Петька Дёров(изд.1959) - Аланов Виктор Яковлевич. Страница 24
Улыбка озарила изуродованное лицо мальчика. Он медленно поворачивал голову вслед пролетавшим самолетам, следя за ними неотрывным взглядом.
— Наши… — вполголоса проговорил он.
Вот самолеты развернулись и начали бомбить колонну автомашин, идущую по полю. Одна из бомб упала совсем недалеко от места казни. Эсэсовцы заторопились.
Раздался треск автоматов. В глазах у Фомы потемнело. Рот наполнила какая-то тепловато-соленая волна. Захлебываясь собственной кровью, мальчик повалился назад, в яму.
В НОВЫЕ СКИТАНИЯ
Сколько времени просидел придавленный горем Петька на развалинах близ гестапо? Ему казалось, что совсем недолго. Но, должно быть, на деле прошло уже несколько часов, когда он, наконец, встал и побрел без цели по улицам.

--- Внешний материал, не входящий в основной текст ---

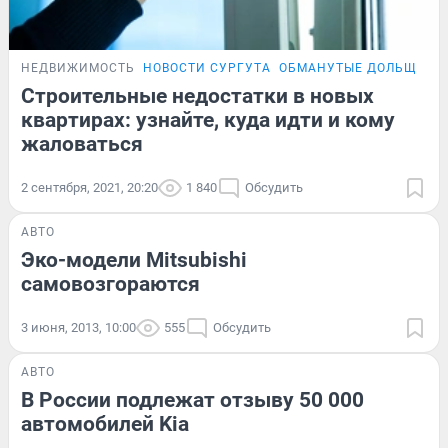
НЕДВИЖИМОСТЬ
НОВОСТИ СУРГУТА
ОБМАНУТЫЕ ДОЛЬЩИКИ
Строительные недостатки в новых
квартирах: узнайте, куда идти и кому
жаловаться
2 сентября, 2021, 20:20
1 840
Обсудить
АВТО
Эко-модели Mitsubishi
самовозгораются
3 июня, 2013, 10:00
555
Обсудить
АВТО
В России подлежат отзыву 50 000
автомобилей Kia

Что делать дальше? Те, кого увозила за город машина гестапо, больше не возвращались. Никогда больше не войдет в комнатку на колокольне озорной Фомка, чтобы, весело блестя зеленоватыми глазами, рассказать о приключениях, только что пережитых им где-нибудь на базаре или на улице. И не скажет даже, как иногда бывало, вернувшись из особенно длительной отлучки, коротко и скупо: «Где надо, там и был!»
Стой! Петька и в самом деле вдруг остановился от неожиданно пришедшей в голову мысли. Как это сказал Фомка? Если случится что-нибудь особенно важное, тогда надо идти в домик у реки, спросить Сергея… да, Сергея Андреевича и сказать, что он— Петька, друг Фомы.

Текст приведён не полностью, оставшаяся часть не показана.